*EXERCISE PROMPT*: Convert all the rows below into a Markdown table with two columns, Line and Entry, giving each line a number and leaving out blank lines. Leave the pictures out of the answer.

*DATA EXTRACTS*:

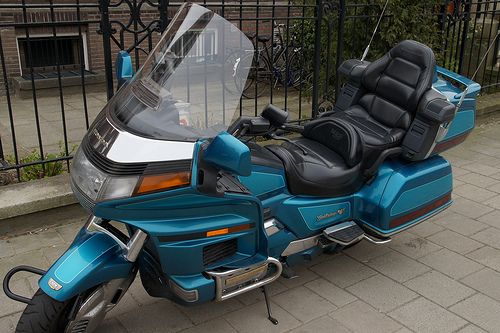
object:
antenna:
[426, 28, 500, 158]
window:
[17, 33, 91, 76]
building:
[1, 0, 304, 101]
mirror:
[114, 49, 133, 81]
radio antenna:
[358, 0, 395, 62]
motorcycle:
[0, 0, 482, 333]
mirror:
[202, 130, 254, 177]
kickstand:
[259, 285, 278, 326]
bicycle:
[230, 21, 311, 99]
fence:
[0, 2, 499, 187]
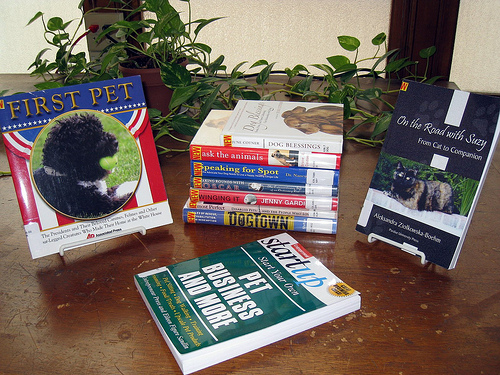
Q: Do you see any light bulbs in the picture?
A: No, there are no light bulbs.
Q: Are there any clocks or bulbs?
A: No, there are no bulbs or clocks.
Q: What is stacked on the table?
A: The book is stacked on the table.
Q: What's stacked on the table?
A: The book is stacked on the table.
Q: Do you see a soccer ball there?
A: No, there are no soccer balls.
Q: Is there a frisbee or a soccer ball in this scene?
A: No, there are no soccer balls or frisbees.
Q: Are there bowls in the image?
A: No, there are no bowls.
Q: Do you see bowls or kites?
A: No, there are no bowls or kites.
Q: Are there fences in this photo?
A: No, there are no fences.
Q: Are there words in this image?
A: Yes, there are words.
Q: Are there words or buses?
A: Yes, there are words.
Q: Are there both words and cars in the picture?
A: No, there are words but no cars.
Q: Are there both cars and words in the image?
A: No, there are words but no cars.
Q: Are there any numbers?
A: No, there are no numbers.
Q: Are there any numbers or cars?
A: No, there are no numbers or cars.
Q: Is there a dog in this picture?
A: Yes, there is a dog.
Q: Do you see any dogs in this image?
A: Yes, there is a dog.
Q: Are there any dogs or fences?
A: Yes, there is a dog.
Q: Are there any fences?
A: No, there are no fences.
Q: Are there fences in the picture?
A: No, there are no fences.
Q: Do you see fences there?
A: No, there are no fences.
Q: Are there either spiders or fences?
A: No, there are no fences or spiders.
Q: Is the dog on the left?
A: Yes, the dog is on the left of the image.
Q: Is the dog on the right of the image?
A: No, the dog is on the left of the image.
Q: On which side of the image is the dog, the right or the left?
A: The dog is on the left of the image.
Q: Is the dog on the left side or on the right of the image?
A: The dog is on the left of the image.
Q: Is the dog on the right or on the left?
A: The dog is on the left of the image.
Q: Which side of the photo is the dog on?
A: The dog is on the left of the image.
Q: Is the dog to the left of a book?
A: Yes, the dog is to the left of a book.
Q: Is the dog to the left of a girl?
A: No, the dog is to the left of a book.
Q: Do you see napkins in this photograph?
A: No, there are no napkins.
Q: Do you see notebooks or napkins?
A: No, there are no napkins or notebooks.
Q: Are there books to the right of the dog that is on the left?
A: Yes, there is a book to the right of the dog.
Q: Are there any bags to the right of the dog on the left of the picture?
A: No, there is a book to the right of the dog.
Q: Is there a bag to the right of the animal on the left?
A: No, there is a book to the right of the dog.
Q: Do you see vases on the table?
A: No, there is a book on the table.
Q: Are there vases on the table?
A: No, there is a book on the table.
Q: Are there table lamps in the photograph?
A: No, there are no table lamps.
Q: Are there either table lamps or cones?
A: No, there are no table lamps or cones.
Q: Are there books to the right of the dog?
A: Yes, there is a book to the right of the dog.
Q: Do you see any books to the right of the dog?
A: Yes, there is a book to the right of the dog.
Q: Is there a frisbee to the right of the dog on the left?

*SOLUTION*:
| Line | Entry |
|---|---|
| 1 | object: |
| 2 | antenna: |
| 3 | [426, 28, 500, 158] |
| 4 | window: |
| 5 | [17, 33, 91, 76] |
| 6 | building: |
| 7 | [1, 0, 304, 101] |
| 8 | mirror: |
| 9 | [114, 49, 133, 81] |
| 10 | radio antenna: |
| 11 | [358, 0, 395, 62] |
| 12 | motorcycle: |
| 13 | [0, 0, 482, 333] |
| 14 | mirror: |
| 15 | [202, 130, 254, 177] |
| 16 | kickstand: |
| 17 | [259, 285, 278, 326] |
| 18 | bicycle: |
| 19 | [230, 21, 311, 99] |
| 20 | fence: |
| 21 | [0, 2, 499, 187] |
| 22 | Q: Do you see any light bulbs in the picture? |
| 23 | A: No, there are no light bulbs. |
| 24 | Q: Are there any clocks or bulbs? |
| 25 | A: No, there are no bulbs or clocks. |
| 26 | Q: What is stacked on the table? |
| 27 | A: The book is stacked on the table. |
| 28 | Q: What's stacked on the table? |
| 29 | A: The book is stacked on the table. |
| 30 | Q: Do you see a soccer ball there? |
| 31 | A: No, there are no soccer balls. |
| 32 | Q: Is there a frisbee or a soccer ball in this scene? |
| 33 | A: No, there are no soccer balls or frisbees. |
| 34 | Q: Are there bowls in the image? |
| 35 | A: No, there are no bowls. |
| 36 | Q: Do you see bowls or kites? |
| 37 | A: No, there are no bowls or kites. |
| 38 | Q: Are there fences in this photo? |
| 39 | A: No, there are no fences. |
| 40 | Q: Are there words in this image? |
| 41 | A: Yes, there are words. |
| 42 | Q: Are there words or buses? |
| 43 | A: Yes, there are words. |
| 44 | Q: Are there both words and cars in the picture? |
| 45 | A: No, there are words but no cars. |
| 46 | Q: Are there both cars and words in the image? |
| 47 | A: No, there are words but no cars. |
| 48 | Q: Are there any numbers? |
| 49 | A: No, there are no numbers. |
| 50 | Q: Are there any numbers or cars? |
| 51 | A: No, there are no numbers or cars. |
| 52 | Q: Is there a dog in this picture? |
| 53 | A: Yes, there is a dog. |
| 54 | Q: Do you see any dogs in this image? |
| 55 | A: Yes, there is a dog. |
| 56 | Q: Are there any dogs or fences? |
| 57 | A: Yes, there is a dog. |
| 58 | Q: Are there any fences? |
| 59 | A: No, there are no fences. |
| 60 | Q: Are there fences in the picture? |
| 61 | A: No, there are no fences. |
| 62 | Q: Do you see fences there? |
| 63 | A: No, there are no fences. |
| 64 | Q: Are there either spiders or fences? |
| 65 | A: No, there are no fences or spiders. |
| 66 | Q: Is the dog on the left? |
| 67 | A: Yes, the dog is on the left of the image. |
| 68 | Q: Is the dog on the right of the image? |
| 69 | A: No, the dog is on the left of the image. |
| 70 | Q: On which side of the image is the dog, the right or the left? |
| 71 | A: The dog is on the left of the image. |
| 72 | Q: Is the dog on the left side or on the right of the image? |
| 73 | A: The dog is on the left of the image. |
| 74 | Q: Is the dog on the right or on the left? |
| 75 | A: The dog is on the left of the image. |
| 76 | Q: Which side of the photo is the dog on? |
| 77 | A: The dog is on the left of the image. |
| 78 | Q: Is the dog to the left of a book? |
| 79 | A: Yes, the dog is to the left of a book. |
| 80 | Q: Is the dog to the left of a girl? |
| 81 | A: No, the dog is to the left of a book. |
| 82 | Q: Do you see napkins in this photograph? |
| 83 | A: No, there are no napkins. |
| 84 | Q: Do you see notebooks or napkins? |
| 85 | A: No, there are no napkins or notebooks. |
| 86 | Q: Are there books to the right of the dog that is on the left? |
| 87 | A: Yes, there is a book to the right of the dog. |
| 88 | Q: Are there any bags to the right of the dog on the left of the picture? |
| 89 | A: No, there is a book to the right of the dog. |
| 90 | Q: Is there a bag to the right of the animal on the left? |
| 91 | A: No, there is a book to the right of the dog. |
| 92 | Q: Do you see vases on the table? |
| 93 | A: No, there is a book on the table. |
| 94 | Q: Are there vases on the table? |
| 95 | A: No, there is a book on the table. |
| 96 | Q: Are there table lamps in the photograph? |
| 97 | A: No, there are no table lamps. |
| 98 | Q: Are there either table lamps or cones? |
| 99 | A: No, there are no table lamps or cones. |
| 100 | Q: Are there books to the right of the dog? |
| 101 | A: Yes, there is a book to the right of the dog. |
| 102 | Q: Do you see any books to the right of the dog? |
| 103 | A: Yes, there is a book to the right of the dog. |
| 104 | Q: Is there a frisbee to the right of the dog on the left? |